Concretely: put prompts in version control and review them like any other production logic. Build a small evaluation set of representative and adversarial inputs and score every change against it instead of eyeballing one output. Change one variable at a time to attribute the effect. Then re-run that set on every model upgrade before rollout, because it is also your early-warning system for silent regressions.

This is the same muscle as testing the rest of an LLM system, which I go deeper on in /resources/what-are-ai-evals. Once you have it, a model upgrade stops being a gamble and becomes a diff you can read.

>_Design against brittleness

Some patterns work today and are guaranteed to rot. Brittleness almost always comes from coupling the prompt to something incidental about the model rather than the task itself. The gut check: if you can explain why a prompt works and the reason is 'this model happens to do X', you have found a liability, not a feature.

  • -Version overfitting: chains of magic phrases found by trial and error, tuned to one release, explainable by no one.
  • -Positional and length hacks: relying on the model reading only the last line or hitting an exact word count, which the next version quietly breaks.
  • -Fragile parsing: regex over free text that assumes a phrasing the model is free to change at any time.
  • -Hidden coupling: a prompt that only works at one specific temperature, sampler setting, or context length nobody wrote down.

>_Know when to move logic out of the prompt

The last best practice is knowing when to stop prompting. A prompt is the right home for judgment, tone, and open-ended reasoning. It is the wrong home for anything you can make deterministic. If a rule can be enforced in code, enforce it in code. If a fact can be looked up, retrieve it and pass it in rather than hoping the model recalls it. If an output has to be valid, validate it after the model and repair or reject, do not ask nicely and trust the reply.

I have watched teams spend weeks prompt-tuning a constraint a five-line validator would have guaranteed. The prompt is the most flexible part of the system, which makes it tempting to dump every requirement there, but flexible means non-deterministic, the last thing you want load-bearing. Push logic outward: deterministic rules into code, knowledge into retrieval, format into schema validation, routing into a cheap dedicated call.
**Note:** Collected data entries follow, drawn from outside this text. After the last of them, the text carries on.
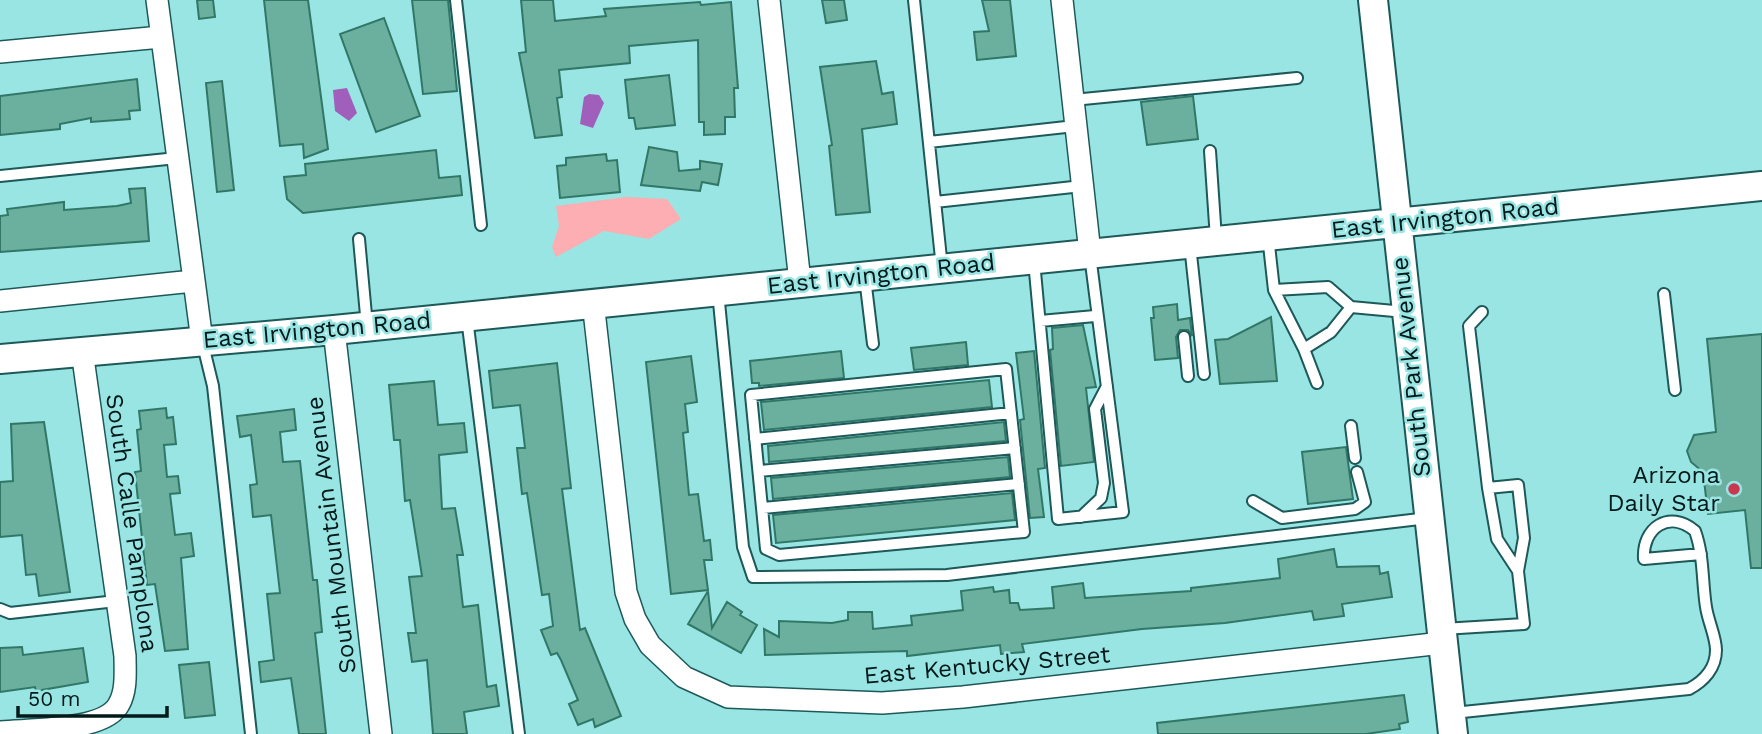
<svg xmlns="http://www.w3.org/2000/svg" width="1762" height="734" viewBox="0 0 1762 734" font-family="'Work Sans',sans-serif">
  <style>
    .green { fill: #fdaeb3 }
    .water { fill: #a15fbc }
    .building { fill: #6bb09e; stroke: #317767; stroke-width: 2 }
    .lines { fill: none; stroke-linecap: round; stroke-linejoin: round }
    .service-casing { stroke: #1d5959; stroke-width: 14 }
    .minor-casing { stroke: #1d5959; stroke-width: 24 }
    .secondary-casing { stroke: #1d5959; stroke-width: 32 }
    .service { stroke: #fff; stroke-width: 10 }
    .minor { stroke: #fff; stroke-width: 21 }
    .secondary { stroke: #fff; stroke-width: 28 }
    .poi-dot { fill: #c83851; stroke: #99e5e4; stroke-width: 2.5 }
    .labels { text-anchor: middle; stroke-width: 5; stroke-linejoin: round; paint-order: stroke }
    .street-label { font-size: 24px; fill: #001919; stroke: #99e5e4 }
    .poi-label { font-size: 24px; fill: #001919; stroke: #99e5e4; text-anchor: end }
  </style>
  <rect width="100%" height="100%" fill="#99e5e4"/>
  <path class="green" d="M 626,197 L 667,199 L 681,219 L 649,239 L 604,231 L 556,257 L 552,247 L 559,226 L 556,206 Z"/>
  <path class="water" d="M 347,88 L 357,113 L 349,121 L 335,111 L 333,90 Z
    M 589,94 L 599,95 L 604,103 L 593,128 L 580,124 L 584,97 Z"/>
  <path class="building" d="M 197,0 L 213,0 L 215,17 L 199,19 Z
    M 264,0 L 308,0 L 328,149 L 304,158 L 303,144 L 280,146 Z
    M 412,0 L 448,0 L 457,91 L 423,94 Z
    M 521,0 L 553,0 L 555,21 L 606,16 L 604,9 L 700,2 L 701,5 L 731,2 L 738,88 L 734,88 L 735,117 L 725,117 L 725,134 L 704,135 L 704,122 L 699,122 L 698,40 L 629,46 L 630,63 L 559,70 L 562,97 L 557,98 L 562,135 L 535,138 L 519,53 L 526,52 Z
    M 822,0 L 844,0 L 847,20 L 826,23 Z
    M 982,0 L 1010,0 L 1016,56 L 977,60 L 974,32 L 989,31 Z
    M 384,18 L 420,116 L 376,132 L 340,34 Z
    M 876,61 L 882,94 L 893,92 L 897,124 L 862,129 L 870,212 L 836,215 L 829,146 L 832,145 L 820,67 Z
    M 669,75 L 675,125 L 636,129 L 634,118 L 629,118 L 625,80 Z
    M 137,79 L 140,110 L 129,111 L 130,119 L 91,122 L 91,118 L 60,124 L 60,129 L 0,135 L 0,96 Z
    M 222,81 L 234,190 L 217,192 L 206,83 Z
    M 1193,96 L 1198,139 L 1147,145 L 1141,102 Z
    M 649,147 L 677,152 L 679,171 L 700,169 L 700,161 L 722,164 L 718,185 L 702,182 L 700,191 L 641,185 Z
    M 436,150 L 439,178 L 460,176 L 462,195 L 303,213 L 287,199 L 284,177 L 306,175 L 305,164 Z
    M 606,154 L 607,161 L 617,160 L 620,192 L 560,198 L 557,166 L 566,165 L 566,158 Z
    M 145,188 L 149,241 L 0,252 L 0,216 L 8,215 L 7,209 L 64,202 L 64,210 L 117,206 L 131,203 L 129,189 Z
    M 1177,304 L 1178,320 L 1190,318 L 1192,336 L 1188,330 L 1180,330 L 1176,337 L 1178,358 L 1155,360 L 1151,318 L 1154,318 L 1153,307 Z
    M 1271,317 L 1277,381 L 1220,384 L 1215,340 L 1228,339 Z
    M 1083,325 L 1096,387 L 1086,388 L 1094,462 L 1061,466 L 1050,350 L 1053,349 L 1052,328 Z
    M 1762,334 L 1762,568 L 1751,568 L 1745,510 L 1708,514 L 1703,472 L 1691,462 L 1687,451 L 1694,435 L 1716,432 L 1707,339 Z
    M 966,342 L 968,365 L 914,370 L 911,348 Z
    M 841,351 L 844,378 L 759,386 L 759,383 L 752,383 L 750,361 Z
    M 1034,351 L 1045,468 L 1038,469 L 1044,517 L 1030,518 L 1020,420 L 1024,419 L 1016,353 Z
    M 691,356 L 697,402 L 685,404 L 688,432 L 683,433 L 689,495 L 698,494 L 704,541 L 710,540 L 712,560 L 704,560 L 708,590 L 671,594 L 646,362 Z
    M 557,363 L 571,488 L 562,489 L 580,630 L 585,628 L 621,716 L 595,727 L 593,719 L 578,725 L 569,704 L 578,700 L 561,660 L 557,653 L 551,655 L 541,630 L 553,626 L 549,594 L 542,595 L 527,493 L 522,494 L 517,448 L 525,448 L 520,405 L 493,408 L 489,371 Z
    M 989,380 L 992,407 L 764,430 L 761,402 Z
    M 434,381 L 438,425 L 464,423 L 467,452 L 439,455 L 442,509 L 455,508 L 463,555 L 457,555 L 463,607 L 478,605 L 487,687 L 496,685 L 499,706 L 464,712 L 467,734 L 433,734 L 427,660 L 412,662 L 408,633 L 416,633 L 409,577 L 422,576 L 410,500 L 405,501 L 400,440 L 394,440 L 389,385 Z
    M 166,408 L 167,418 L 173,417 L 176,444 L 164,445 L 167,477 L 178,476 L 180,493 L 170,494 L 175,535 L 191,533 L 194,556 L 181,558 L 188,649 L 165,651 L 155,584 L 147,585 L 135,472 L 141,471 L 137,430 L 141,429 L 139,411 Z
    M 294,409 L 296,430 L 280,432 L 283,462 L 300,461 L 313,580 L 317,580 L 322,632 L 315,633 L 326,734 L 299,734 L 291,678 L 261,682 L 259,662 L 274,660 L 267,594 L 280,593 L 271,515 L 253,517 L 250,485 L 257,484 L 251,435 L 240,437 L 237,416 Z
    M 44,422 L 70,592 L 39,596 L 36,574 L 26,575 L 22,535 L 0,537 L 0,482 L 13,481 L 11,424 Z
    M 1004,422 L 1006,441 L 769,462 L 768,446 Z
    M 1346,447 L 1353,499 L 1308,504 L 1302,452 Z
    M 1008,457 L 1010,477 L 773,499 L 771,478 Z
    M 1012,493 L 1015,520 L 776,543 L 773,515 Z
    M 1334,549 L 1337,567 L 1379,566 L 1380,574 L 1388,572 L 1392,597 L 1342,604 L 1344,616 L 1314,620 L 1312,611 L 1225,623 L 1142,629 L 1022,644 L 1024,652 L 1001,654 L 1000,645 L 907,656 L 907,651 L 765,655 L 764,629 L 779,637 L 779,621 L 832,623 L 848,620 L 848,612 L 872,612 L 873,629 L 912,625 L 911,616 L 963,610 L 961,591 L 993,587 L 994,592 L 1009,590 L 1010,603 L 1018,603 L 1020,610 L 1054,608 L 1052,587 L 1083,583 L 1085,598 L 1191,591 L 1191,588 L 1280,578 L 1278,559 Z
    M 708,591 L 712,628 L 727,602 L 742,612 L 740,615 L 757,625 L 741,653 L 688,624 Z
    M 22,647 L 23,655 L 83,648 L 88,682 L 36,691 L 35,687 L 0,692 L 0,648 Z
    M 209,662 L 215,715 L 185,718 L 179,665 Z
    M 1404,695 L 1408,722 L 1399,724 L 1400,729 L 1366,734 L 1158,734 L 1157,723 Z"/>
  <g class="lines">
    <defs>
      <path id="service" d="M 456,0 L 481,225
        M 914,0 L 942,268
        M 1073,100 L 1297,78
        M 929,142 L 1075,126
        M 1210,151 L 1216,239
        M 0,176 L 177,158
        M 935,202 L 1082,186
        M 1268,236 L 1274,290 L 1328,287 L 1351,307 L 1405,312
        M 359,239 L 367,326
        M 1190,245 L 1204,374
        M 1034,261 L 1058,519 L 1123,512 L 1090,255
        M 865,278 L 873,344
        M 1274,290 L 1304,349 L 1317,383
        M 718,292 L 743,547 L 753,577 L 947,575 L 1428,518
        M 1664,294 L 1675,390
        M 1482,312 L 1469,326 L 1488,488 L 1518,485 L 1524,538 L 1518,571 L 1497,539 L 1488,488
        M 467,318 L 519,734
        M 1040,321 L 1095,316
        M 1184,337 L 1188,376
        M 202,341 L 213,386 L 251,734
        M 1304,349 L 1331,332 L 1351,307
        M 1006,369 L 1024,532 L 779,555 L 766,549 L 751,395 Z
        M 1351,426 L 1355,458
        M 755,439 L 1011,413
        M 759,471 L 1015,448
        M 1253,501 L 1282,518 L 1355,509 L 1365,502 L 1357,472
        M 763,508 L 1019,484
        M 1081,517 L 1101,498 L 1104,483 L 1095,409 L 1107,386
        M 0,609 L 10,613 L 116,601
        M 1443,629 L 1524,624 L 1518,571
        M 1453,713 L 1689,689 C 1704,681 1716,668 1716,650 C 1716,637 1708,621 1706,607 C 1702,582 1704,556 1695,531 C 1669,509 1642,528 1644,559 L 1701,554"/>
      <path id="minor" d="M 157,0 L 202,341
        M 769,0 L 800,282
        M 1062,0 L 1090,253
        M 0,52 L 161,37
        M 0,301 L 193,281
        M 593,302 L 626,592 L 635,619 L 650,645 L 684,677 L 728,697 L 882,703 L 963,697 L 1442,643
        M 334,330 L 381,734
        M 0,732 C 29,729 105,732 119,704 C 127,690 125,671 125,656 L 82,351"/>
      <path id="secondary" d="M 1373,0 L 1453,734
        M 0,359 L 334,330 L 1762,186"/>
    </defs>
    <use href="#service" class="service-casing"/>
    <use href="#minor" class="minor-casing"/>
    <use href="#secondary" class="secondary-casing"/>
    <use href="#service" class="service"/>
    <use href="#minor" class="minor"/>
    <use href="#secondary" class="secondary"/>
  </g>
  <circle class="poi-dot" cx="1734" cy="489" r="7"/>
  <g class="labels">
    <g class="street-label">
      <text transform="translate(1445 218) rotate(-6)" y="8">East Irvington Road</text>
      <text transform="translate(881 274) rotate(-6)" y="8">East Irvington Road</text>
      <text transform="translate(317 330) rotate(-5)" y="8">East Irvington Road</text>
      <text transform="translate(1411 367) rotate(-96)" y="8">South Park Avenue</text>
      <text transform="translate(132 523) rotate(82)" y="8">South Calle Pamplona</text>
      <text transform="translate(331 535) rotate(-97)" y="8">South Mountain Avenue</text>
      <text transform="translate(987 665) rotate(-5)" y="8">East Kentucky Street</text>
    </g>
    <g class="poi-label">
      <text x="1720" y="483">Arizona<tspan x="1720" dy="28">Daily Star</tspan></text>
    </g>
  </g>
  <path d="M18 706v10h149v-10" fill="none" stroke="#001919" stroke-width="3.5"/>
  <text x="28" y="706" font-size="21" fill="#001919" stroke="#99e5e4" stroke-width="5" paint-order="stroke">50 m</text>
</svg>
What is left is the genuinely fuzzy part, the only thing a language model is uniquely good at.

Do that and model upgrades flip from threat to tailwind. The prompts that survive describe the task honestly, lean on the platform for structure, and hand every deterministic job to something deterministic. Write those, version them, test them on every upgrade, and you stop rewriting your prompts as the model improves. You just get better along with it.